Why me?

"Why me?"  It's the most basic question in challenging a RIF, but it may be harder to answer than employers think.  Poor scores or evaluations alone will not be enough.

The importance of well-reasoned RIFs is clearly demonstrated in EEOC v. Boeing Co., decided April 8, 2009.  Boeing selected two female employees, Antonia Castron and Renee Wrede,  for lay-off based on their low scores on reduction in force assessments.  The two employees then filed charges of gender discrimination with the Equal Employment Opportunity Commission (the "EEOC"), which filed suit against Boeing.   The court found that the EEOC had presented sufficient evidence to proceed with its claims based on the following:

Antonia Castron:

- Derogatory and demeaning remarks made by one supervisor, although not directed at Castron, were possible evidence of discrimination.

- Castron's former supervisor had possibly induced Castron to accept a transfer by promising that she would not be laid off during training.  However, once training was completed, her employment was terminated based on an evaluation by her new supervisor.

- The new supervisor's evaluation of Castron was suspect because he did not solicit Castron trainer's input or take into consideration her past performance.  Notably, the court considered co-worker testimony that the supervisor treated Castron unfairly.

Renee Wrede:

- One year after filing a sexual harassment claim, which Boeing substantiated, Wrede received lower scores in her RIF evaluation and was eventually terminated.

- Male employees who received lower RIF scores were not terminated, but instead found other positions in Boeing, partly due to supervisor assistance that was not extended to Wrede.

- The court noted that the fact that the same actors who ultimately downgraded Wrede's review previously gave her scores high enough to avoid a RIF could create an inference that no discrimination took place.  However, the inference in this case was weaker as applied to less overtly positive employment decisions, such as refraining from firing an employee or giving a "lukewarm" review, as compared to positive decisions such as promotion.  The court explained "[e]ven an extremely biased supervisor who would never hire or promote members of a particular protected class might still act cautiously by lowering an existing employee's scores over time."

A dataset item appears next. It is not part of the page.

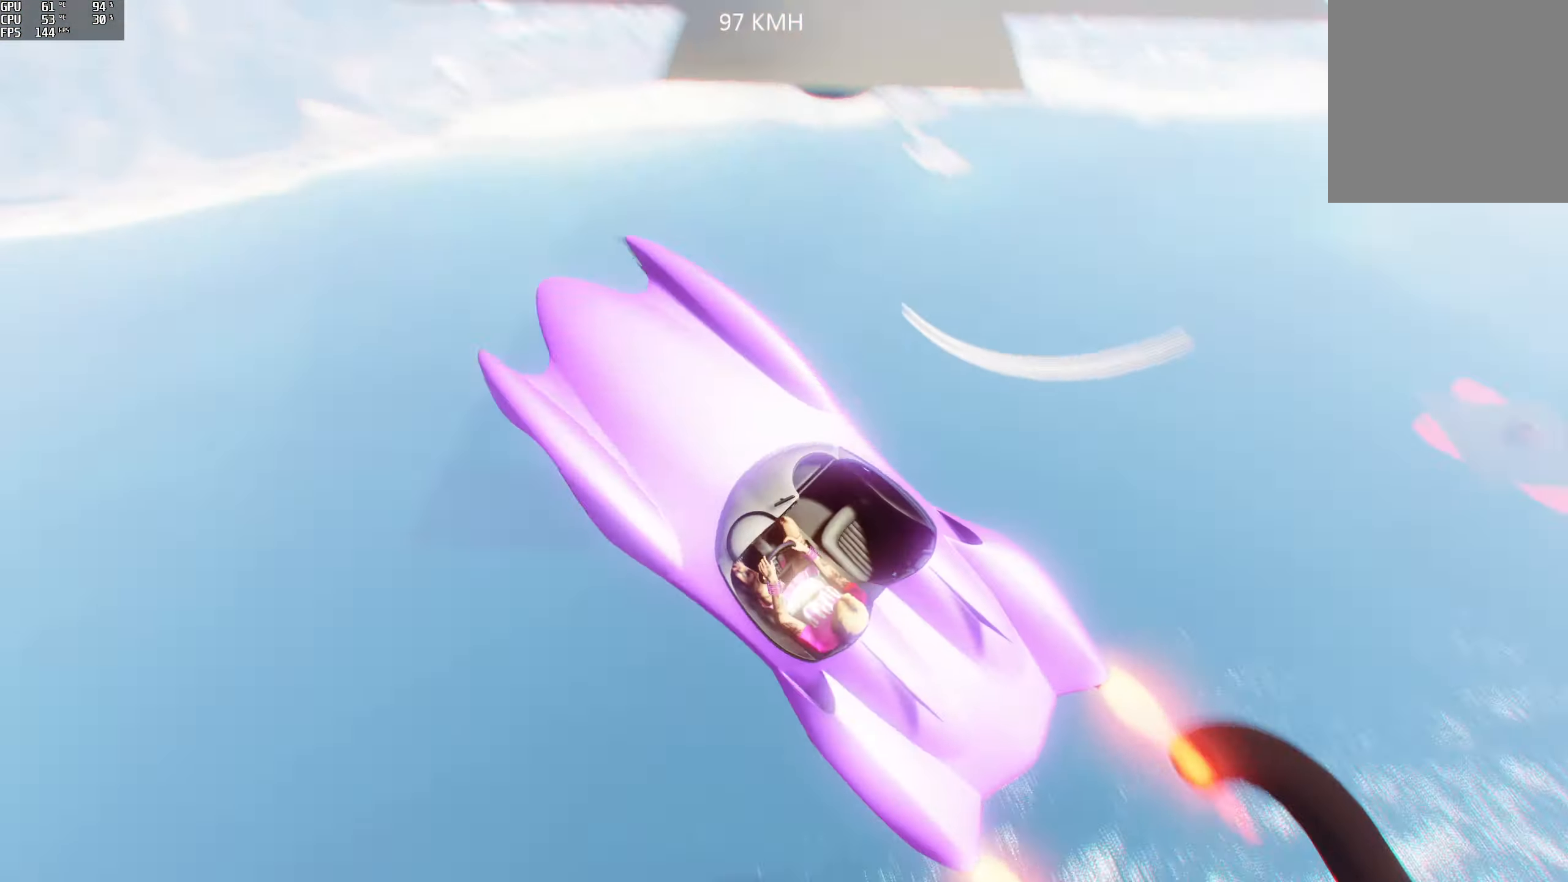
{"buttons": ["R1"], "left_stick": "down-left", "right_stick": "left", "events": [[184, "left_stick", "down-left"], [434, "right_stick", "left"]]}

- In some instances, the evaluators could not explain or support the downgraded scores, which were refuted by co-workers.

Employers implementing a reduction in force can learn some important lessons from this decision.  An inference of discrimination can be created  by:  a discriminatory environment based on even non-specific comments about a protected class;  assurances, such as of job security, that are later broken;  unsubstantiated negative evaluations; a disregard of co-worker assessments; and, favoritism. 

Front line supervisors must be able to substantiate their decisions objectively.  Management cannot rely on poor evaluations or RIF assessments only without testing the supervisor's decision.  Courts and juries will not accept explanations of adverse employment decisions on their face, and in the absence of credible substantiation, will attribute suspect and even discriminatory motives to employers.